**Exercises:**
[1] List every yen-per-dollar level mentioned in the report on the yen and the Bank of Japan.
[2] Extend the report on the yen and the Bank of Japan past its final sentence.

**Exercise passage:**
• • • •

(Bloomberg) -- One of Asia’s best-performing bond funds says the yen is the “main vehicle” investors should target when the last anchor to the world of rock-bottom interest rates lifts off.

“If you’re talking about pivots, this is the mother of all pivots,” when the Bank of Japan decides to tweak monetary policy, said Omar Slim, a money manager at PineBridge Investments. “The way that the market will respond to this, the obvious one will be potential appreciation of the yen.”

The yen has climbed more than 11% from its October nadir amid government intervention, hopes for a slowing of US rate hikes and speculation over the possibility of a shift from the BOJ some time next year. The risks of such a pivot became more entrenched on Wednesday following a report officials were weighing the possibility of a policy review in 2023 — a precursor of policy changes in the past. 

Authorities look to be defending the yen around 145 per dollar and “it seems that the sweet spot for them, at least at this point seems to be the 120, 130 kind of level,” said Slim. 

The Japanese currency traded around the 136.70 level on Thursday.

Investors have begun to scenario plan the capitulation of the last dove among major central banks, which has the potential to unleash a wrecking ball across everything from stocks to bonds. And while some have speculated that a BOJ lift-off could trigger higher bond yields everywhere, Slim doesn’t see a huge spillover to Treasuries.

• • • •

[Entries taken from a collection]
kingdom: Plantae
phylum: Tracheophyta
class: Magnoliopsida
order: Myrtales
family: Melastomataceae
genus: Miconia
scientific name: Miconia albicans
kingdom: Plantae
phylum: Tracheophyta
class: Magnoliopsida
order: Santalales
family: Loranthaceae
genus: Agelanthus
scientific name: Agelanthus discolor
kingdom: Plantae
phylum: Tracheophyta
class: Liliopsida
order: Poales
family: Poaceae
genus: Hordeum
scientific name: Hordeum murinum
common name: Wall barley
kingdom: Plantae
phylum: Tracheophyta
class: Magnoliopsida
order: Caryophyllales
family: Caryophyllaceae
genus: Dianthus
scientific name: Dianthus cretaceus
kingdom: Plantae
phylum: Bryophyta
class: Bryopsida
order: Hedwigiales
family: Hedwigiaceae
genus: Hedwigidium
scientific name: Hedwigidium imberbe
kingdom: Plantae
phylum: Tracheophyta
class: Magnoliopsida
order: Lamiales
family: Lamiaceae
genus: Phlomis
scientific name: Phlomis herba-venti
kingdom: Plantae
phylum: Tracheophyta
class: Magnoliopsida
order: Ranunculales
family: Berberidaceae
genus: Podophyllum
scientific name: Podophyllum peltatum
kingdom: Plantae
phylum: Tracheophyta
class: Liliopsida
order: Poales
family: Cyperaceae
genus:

• • • •

**Solved problems:**
[1]
145
120
130
136.70

[2]
“The story around the Fed is so strong that it’s going to overwhelm what other safe haven bond markets do,” he said. 

Slim, who helps manage PineBridge’s Asia Pacific Investment Grade Bond Fund that beat 92% of peers over the past five years, joins Fidelity International and T. Rowe Price in favoring the yen after it was bludgeoned to a three-decade low of 151.95 per dollar this year. 

The Year’s Big Yen Short Is Poised for a Dramatic U-Turn in 2023

Bond Bear

The Singapore-based fund manager sees the BOJ potentially adjusting policy through different mechanisms: altering the amount it spends buying government debt and exchange-traded funds to stimulate the economy, and allowing the cap on benchmark yields to drift. 

Policy makers will have to manage the process “without causing a lot of damage to pension plans, to banks’ balance sheets, to insurance balance sheets and so on,” he said.

Slim is negative on Japanese bonds whose yields have been kept artificially low for years to keep borrowing costs at rock bottom.

“It would be very courageous for anyone here to be constructive on JGBs,” he said.